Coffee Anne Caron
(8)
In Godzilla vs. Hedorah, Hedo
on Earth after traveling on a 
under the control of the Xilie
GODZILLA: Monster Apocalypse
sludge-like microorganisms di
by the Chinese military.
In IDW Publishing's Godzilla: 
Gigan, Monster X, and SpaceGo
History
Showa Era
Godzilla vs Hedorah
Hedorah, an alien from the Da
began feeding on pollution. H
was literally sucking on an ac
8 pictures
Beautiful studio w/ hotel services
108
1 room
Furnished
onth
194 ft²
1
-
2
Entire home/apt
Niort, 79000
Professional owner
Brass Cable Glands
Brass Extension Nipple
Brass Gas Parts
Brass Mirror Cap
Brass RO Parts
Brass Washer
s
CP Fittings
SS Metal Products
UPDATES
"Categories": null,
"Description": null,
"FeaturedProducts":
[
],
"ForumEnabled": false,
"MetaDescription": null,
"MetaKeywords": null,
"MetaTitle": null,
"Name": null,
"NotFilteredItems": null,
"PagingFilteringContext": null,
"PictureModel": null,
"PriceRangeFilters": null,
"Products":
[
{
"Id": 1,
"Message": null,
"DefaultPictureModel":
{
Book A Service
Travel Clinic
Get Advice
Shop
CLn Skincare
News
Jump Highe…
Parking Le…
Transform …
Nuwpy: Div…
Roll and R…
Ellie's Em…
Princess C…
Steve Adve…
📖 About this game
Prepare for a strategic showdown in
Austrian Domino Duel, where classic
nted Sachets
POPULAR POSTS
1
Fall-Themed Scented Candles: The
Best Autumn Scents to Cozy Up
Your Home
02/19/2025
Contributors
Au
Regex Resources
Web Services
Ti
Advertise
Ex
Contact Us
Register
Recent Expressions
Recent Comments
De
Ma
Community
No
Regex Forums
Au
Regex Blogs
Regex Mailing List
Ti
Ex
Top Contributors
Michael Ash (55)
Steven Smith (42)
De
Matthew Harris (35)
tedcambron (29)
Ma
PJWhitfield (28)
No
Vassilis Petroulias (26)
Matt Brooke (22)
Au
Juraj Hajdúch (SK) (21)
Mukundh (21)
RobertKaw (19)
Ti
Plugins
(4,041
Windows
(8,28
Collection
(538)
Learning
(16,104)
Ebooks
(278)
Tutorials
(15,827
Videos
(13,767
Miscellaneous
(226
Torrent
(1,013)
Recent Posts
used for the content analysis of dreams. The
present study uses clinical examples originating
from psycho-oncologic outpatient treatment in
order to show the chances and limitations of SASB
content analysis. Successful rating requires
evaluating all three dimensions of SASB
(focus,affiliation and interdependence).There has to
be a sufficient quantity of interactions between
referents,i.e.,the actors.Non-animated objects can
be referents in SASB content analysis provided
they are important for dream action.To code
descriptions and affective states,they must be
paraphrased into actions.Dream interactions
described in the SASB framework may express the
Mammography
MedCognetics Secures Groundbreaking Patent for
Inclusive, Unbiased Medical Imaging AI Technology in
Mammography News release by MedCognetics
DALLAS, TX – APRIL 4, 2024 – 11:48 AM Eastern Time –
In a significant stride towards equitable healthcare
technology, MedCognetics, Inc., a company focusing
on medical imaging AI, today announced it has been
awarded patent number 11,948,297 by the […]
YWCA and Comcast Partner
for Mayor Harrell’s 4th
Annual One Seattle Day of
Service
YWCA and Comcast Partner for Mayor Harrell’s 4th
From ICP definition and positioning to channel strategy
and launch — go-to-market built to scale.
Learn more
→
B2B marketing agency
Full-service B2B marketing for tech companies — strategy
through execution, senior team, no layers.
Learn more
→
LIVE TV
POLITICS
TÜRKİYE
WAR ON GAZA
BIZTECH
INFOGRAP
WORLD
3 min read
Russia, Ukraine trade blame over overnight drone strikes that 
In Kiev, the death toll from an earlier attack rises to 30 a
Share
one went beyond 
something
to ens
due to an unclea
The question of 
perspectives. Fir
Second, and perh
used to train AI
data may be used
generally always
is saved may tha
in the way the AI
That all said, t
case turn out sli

#### Work to complete
Look above for the line with "Brass Mirror Cap"; retype exactly that line, every line after it up to the line with "CLn Skincare", and that line too, nothing else.

#### Finished task
Brass Mirror Cap
Brass RO Parts
Brass Washer
s
CP Fittings
SS Metal Products
UPDATES
"Categories": null,
"Description": null,
"FeaturedProducts":
[
],
"ForumEnabled": false,
"MetaDescription": null,
"MetaKeywords": null,
"MetaTitle": null,
"Name": null,
"NotFilteredItems": null,
"PagingFilteringContext": null,
"PictureModel": null,
"PriceRangeFilters": null,
"Products":
[
{
"Id": 1,
"Message": null,
"DefaultPictureModel":
{
Book A Service
Travel Clinic
Get Advice
Shop
CLn Skincare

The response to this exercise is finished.